TRY IT — Find the word "pada" in the data. Return every line where it appears.

THE DATA —
============
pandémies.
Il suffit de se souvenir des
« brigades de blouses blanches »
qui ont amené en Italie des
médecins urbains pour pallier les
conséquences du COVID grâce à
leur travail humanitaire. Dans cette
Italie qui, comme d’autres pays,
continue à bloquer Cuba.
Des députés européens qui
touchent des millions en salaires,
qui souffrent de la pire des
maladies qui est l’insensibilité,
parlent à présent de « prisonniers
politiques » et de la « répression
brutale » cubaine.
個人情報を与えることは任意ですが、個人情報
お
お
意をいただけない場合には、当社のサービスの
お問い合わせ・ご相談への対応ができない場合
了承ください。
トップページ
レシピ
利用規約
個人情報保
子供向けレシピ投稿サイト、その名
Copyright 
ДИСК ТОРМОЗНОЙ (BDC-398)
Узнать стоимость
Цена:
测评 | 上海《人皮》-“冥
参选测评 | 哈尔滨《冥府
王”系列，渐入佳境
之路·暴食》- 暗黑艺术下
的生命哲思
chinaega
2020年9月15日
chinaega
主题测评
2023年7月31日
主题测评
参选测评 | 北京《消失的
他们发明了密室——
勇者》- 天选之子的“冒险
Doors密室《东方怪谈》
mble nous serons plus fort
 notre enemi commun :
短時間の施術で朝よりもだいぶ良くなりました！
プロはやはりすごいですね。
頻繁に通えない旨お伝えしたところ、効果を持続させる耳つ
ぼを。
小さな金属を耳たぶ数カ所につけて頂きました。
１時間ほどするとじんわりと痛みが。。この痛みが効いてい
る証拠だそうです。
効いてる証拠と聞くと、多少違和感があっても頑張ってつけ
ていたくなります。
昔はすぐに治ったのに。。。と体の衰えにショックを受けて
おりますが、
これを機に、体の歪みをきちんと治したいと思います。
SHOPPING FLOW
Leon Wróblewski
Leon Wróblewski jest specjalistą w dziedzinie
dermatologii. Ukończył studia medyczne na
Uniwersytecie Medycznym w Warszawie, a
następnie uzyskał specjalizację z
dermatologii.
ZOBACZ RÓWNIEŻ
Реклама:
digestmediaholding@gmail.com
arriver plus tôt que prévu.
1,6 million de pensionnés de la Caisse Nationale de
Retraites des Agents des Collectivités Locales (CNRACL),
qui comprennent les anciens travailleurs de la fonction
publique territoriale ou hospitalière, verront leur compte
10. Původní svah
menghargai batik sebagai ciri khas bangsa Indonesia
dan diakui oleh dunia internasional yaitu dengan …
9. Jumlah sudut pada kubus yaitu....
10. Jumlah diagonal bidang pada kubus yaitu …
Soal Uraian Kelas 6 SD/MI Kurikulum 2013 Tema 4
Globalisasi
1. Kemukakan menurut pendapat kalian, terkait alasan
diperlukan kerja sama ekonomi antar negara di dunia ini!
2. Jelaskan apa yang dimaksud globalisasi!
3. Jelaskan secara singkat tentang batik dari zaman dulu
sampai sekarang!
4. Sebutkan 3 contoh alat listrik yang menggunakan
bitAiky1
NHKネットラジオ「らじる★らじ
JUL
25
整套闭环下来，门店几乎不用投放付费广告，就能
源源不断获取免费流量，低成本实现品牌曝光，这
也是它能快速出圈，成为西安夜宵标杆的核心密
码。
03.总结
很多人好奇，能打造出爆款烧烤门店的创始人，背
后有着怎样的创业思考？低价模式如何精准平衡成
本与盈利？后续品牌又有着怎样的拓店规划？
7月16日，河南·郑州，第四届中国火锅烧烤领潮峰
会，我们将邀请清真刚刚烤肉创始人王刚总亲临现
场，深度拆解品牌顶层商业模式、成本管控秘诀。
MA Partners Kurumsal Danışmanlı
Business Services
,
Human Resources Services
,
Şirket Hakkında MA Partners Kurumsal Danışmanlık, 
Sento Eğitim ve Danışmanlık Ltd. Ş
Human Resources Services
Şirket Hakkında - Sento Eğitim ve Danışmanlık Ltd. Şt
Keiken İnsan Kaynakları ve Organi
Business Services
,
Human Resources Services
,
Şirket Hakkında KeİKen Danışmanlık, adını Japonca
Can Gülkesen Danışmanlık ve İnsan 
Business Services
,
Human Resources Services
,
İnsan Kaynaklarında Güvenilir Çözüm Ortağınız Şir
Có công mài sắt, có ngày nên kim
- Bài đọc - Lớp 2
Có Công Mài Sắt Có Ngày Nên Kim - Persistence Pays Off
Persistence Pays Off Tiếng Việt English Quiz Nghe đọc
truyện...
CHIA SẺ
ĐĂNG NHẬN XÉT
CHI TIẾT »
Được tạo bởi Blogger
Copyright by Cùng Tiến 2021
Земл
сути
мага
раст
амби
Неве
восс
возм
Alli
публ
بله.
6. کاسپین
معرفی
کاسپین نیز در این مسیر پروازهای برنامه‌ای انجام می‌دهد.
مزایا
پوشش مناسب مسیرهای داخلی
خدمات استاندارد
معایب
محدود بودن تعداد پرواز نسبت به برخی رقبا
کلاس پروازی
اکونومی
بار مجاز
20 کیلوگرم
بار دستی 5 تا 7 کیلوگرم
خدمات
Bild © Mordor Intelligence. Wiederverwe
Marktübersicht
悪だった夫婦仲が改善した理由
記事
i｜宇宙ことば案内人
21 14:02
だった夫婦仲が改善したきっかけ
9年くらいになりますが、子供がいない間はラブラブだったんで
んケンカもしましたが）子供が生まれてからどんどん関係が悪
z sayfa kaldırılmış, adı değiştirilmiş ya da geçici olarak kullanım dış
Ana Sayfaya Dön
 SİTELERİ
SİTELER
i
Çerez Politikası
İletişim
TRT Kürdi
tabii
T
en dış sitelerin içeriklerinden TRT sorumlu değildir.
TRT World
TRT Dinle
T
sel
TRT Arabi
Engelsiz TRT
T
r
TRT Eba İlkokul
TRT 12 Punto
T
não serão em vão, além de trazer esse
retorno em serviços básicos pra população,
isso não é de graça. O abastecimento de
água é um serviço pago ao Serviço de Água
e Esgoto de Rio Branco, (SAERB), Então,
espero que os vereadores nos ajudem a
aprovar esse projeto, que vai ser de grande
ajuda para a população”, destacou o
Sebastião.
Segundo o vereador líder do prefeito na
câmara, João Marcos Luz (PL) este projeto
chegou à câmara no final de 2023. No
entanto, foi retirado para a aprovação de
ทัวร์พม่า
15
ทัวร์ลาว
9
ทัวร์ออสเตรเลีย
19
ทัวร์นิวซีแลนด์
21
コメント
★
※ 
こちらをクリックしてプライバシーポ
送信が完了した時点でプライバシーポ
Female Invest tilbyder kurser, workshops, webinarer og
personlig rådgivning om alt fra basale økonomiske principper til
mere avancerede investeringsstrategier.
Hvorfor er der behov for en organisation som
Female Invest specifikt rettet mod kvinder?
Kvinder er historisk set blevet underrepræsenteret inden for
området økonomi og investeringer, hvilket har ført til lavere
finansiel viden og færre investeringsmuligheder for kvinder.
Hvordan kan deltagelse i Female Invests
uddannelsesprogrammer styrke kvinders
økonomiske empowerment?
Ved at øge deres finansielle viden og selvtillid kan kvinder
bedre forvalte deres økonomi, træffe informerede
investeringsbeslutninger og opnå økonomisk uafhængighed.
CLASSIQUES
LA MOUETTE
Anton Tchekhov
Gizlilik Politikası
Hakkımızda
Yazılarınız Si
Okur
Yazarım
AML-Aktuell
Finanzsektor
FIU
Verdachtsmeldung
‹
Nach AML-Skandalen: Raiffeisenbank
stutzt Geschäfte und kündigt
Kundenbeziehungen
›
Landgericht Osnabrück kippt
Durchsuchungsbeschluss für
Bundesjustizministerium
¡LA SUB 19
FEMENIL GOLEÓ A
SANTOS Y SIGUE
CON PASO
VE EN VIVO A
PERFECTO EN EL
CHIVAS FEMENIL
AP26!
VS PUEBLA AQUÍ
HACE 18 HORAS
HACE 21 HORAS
============
ANSWER TO THIS PROBLEM —
9. Jumlah sudut pada kubus yaitu....
10. Jumlah diagonal bidang pada kubus yaitu …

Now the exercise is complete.